Aachen : Madonna im Playmobil-Format

Im 15. Jahrhundert war Aachen eine Hochburg für religiöse Kleinkeramik: Das beweist eine kleine, aber feine Ausstellung im Suermondt-Ludwig-Museum, unter anderem mit jüngsten Funden aus der aufgebaggerten Aachener Unterwelt an der Prinzenhof- und Aureliusstraße.

Madonnen im Playmobil-Format waren zu der Zeit offenbar begehrte Souvenirs für mittelalterliche Touristen, die Aachen übers Marschiertor wieder verließen.

Der Archäologe und Kunsthistoriker Gerald Volker Grimm von der Uni Bonn hat für das Museum einen umfangreichen Bestandskatalog über diese „Ungeliebten Kinder der Kunstgeschichte”, wie der Untertitel lautet, erstellt. Wissenschaftlich erarbeitet finden sich in dem Band „Kleine Meisterwerke des Bilddrucks” (26 Euro) vor allem auch Reliefs aus feinstem Ton und Pappmaché aus dem Bestand des Museums.

Das Material, aus dem heute die Figuren für die Motivwagen im Karneval gefertigt werden, war noch vor der Erfindung des Buchdrucks und der Verbreitung des Kupferstichs das vorherrschende druckbare Medium, um Bildideen zu realisieren: vornehmlich biblische Szenen, plastisch in frühem 3D-Format gestaltet.

Außerdem werden acht Gemälde gezeigt, die im Rahmen des Restaurierungsprogramms Bildende Kunst des Landes Nordrhein-Westfalen, Bezirksregierung Köln, fachmännisch wieder in Schuss gebracht wurden.

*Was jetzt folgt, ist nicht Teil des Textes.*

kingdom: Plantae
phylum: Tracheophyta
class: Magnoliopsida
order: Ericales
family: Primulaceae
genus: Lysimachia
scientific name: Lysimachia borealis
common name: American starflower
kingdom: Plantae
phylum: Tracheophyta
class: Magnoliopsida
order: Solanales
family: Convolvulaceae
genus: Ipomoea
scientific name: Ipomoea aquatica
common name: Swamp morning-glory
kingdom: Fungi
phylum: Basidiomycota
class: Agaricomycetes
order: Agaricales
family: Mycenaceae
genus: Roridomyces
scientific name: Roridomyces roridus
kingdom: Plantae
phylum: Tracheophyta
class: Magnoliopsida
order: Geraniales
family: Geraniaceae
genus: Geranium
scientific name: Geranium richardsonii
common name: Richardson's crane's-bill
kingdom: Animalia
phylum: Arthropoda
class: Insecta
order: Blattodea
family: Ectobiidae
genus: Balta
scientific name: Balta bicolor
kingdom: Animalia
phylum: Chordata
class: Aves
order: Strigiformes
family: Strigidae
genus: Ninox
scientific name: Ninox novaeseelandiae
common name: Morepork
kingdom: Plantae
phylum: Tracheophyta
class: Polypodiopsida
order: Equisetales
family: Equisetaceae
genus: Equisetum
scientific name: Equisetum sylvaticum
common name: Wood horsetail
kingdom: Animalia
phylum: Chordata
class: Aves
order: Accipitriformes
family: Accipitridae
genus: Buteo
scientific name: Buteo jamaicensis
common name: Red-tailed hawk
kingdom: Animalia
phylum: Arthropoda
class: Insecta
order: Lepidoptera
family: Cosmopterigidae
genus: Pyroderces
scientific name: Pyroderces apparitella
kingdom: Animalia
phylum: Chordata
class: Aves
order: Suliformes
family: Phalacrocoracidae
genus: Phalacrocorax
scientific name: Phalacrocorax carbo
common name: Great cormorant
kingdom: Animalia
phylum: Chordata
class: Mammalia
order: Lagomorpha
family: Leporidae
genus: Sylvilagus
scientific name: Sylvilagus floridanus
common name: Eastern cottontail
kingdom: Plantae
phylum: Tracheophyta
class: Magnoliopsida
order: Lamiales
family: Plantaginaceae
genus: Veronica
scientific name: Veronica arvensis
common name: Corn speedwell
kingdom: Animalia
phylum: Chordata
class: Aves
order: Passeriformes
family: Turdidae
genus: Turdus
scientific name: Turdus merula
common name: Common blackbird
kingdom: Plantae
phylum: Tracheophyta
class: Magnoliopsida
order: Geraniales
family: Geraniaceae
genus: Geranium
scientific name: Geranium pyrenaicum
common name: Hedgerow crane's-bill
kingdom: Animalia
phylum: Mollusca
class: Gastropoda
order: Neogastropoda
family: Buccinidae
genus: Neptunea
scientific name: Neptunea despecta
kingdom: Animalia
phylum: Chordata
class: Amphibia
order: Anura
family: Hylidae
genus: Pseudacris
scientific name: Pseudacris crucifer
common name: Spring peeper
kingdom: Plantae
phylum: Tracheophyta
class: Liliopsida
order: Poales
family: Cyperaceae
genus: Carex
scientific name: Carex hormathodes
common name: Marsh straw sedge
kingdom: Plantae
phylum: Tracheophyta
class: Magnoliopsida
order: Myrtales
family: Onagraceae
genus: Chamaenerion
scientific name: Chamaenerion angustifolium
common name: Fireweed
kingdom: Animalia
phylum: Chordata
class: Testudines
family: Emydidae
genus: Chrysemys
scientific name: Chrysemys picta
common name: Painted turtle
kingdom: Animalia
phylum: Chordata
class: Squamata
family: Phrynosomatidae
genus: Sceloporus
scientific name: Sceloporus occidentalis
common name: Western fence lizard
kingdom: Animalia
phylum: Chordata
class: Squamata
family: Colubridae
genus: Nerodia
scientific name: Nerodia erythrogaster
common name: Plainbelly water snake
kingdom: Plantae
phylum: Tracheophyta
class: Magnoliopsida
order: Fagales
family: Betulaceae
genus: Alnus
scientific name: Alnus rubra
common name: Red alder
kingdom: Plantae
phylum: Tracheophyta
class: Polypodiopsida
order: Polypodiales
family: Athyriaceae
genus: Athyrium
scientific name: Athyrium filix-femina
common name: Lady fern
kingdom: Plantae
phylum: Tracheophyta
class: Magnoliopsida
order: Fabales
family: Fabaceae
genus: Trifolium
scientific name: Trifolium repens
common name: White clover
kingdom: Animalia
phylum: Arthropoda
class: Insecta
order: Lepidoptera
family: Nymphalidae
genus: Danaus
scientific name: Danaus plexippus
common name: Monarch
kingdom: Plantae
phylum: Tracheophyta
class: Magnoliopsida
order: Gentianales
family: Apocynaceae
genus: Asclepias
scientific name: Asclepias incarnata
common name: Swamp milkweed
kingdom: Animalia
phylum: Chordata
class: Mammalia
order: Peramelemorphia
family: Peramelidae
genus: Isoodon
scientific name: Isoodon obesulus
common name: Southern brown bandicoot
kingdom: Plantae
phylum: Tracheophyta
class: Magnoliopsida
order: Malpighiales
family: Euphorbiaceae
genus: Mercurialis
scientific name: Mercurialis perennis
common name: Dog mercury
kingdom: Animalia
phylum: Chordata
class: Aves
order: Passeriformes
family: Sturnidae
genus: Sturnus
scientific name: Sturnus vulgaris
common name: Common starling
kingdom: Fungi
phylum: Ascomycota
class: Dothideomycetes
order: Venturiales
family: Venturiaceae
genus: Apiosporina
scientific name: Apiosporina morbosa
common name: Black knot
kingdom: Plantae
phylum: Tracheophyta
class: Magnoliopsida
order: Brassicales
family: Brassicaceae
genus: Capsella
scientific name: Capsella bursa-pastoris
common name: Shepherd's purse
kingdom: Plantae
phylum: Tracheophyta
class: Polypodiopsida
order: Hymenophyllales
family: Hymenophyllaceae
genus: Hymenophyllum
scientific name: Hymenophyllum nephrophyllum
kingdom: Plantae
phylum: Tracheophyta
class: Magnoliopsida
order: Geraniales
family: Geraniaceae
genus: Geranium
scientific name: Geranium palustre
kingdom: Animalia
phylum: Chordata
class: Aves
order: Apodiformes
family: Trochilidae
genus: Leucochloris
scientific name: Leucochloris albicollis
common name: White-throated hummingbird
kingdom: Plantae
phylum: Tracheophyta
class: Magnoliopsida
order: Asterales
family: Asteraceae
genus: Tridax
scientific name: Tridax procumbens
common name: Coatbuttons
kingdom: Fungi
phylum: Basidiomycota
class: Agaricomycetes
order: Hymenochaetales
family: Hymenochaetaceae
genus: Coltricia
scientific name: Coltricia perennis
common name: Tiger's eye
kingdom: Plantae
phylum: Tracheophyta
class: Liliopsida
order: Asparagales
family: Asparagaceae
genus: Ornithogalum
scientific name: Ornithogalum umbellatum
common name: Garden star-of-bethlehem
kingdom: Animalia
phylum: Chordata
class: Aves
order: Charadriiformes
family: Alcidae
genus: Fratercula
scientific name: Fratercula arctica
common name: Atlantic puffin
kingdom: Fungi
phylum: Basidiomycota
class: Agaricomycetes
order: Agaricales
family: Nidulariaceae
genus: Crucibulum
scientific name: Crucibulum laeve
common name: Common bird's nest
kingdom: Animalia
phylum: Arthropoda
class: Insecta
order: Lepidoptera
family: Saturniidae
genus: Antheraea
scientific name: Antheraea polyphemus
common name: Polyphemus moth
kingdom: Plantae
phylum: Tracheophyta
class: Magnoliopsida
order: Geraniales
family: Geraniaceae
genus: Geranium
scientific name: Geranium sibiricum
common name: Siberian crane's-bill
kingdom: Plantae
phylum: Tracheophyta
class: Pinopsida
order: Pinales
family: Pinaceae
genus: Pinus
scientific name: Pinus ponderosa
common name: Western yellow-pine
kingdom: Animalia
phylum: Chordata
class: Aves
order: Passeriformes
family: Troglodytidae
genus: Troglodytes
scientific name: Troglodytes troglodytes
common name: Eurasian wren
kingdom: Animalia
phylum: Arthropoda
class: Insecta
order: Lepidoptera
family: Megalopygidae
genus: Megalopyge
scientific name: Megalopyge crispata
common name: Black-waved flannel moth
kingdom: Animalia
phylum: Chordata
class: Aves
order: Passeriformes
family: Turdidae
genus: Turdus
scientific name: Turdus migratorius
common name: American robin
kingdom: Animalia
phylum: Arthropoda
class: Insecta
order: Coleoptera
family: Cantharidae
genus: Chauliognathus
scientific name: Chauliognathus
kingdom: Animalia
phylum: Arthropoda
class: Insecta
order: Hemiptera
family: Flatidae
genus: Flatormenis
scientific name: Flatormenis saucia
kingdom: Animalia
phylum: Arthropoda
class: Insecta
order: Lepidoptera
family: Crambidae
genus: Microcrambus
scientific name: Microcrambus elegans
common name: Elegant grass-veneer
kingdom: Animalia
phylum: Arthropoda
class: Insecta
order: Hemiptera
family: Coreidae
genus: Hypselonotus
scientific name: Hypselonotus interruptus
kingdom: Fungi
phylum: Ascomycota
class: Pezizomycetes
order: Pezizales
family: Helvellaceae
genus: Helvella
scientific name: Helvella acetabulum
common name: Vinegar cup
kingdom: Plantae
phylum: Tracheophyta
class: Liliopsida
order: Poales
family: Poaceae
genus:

Das Land NRW finanzierte die aufwendigen Arbeiten mit 150.000 Euro, wie Restaurator Michael Rief am Dienstag mitteilte. Dazu gehören zwei unersetzliche Tafelgemälde des Nürnberger Malers Wolf Traut (um 1490-1520).

Eröffnet wird diese kleine Schau für Kenner und Liebhaber am Mittwoch um 19 Uhr im Kaminraum des Museums (bis 16. Oktober).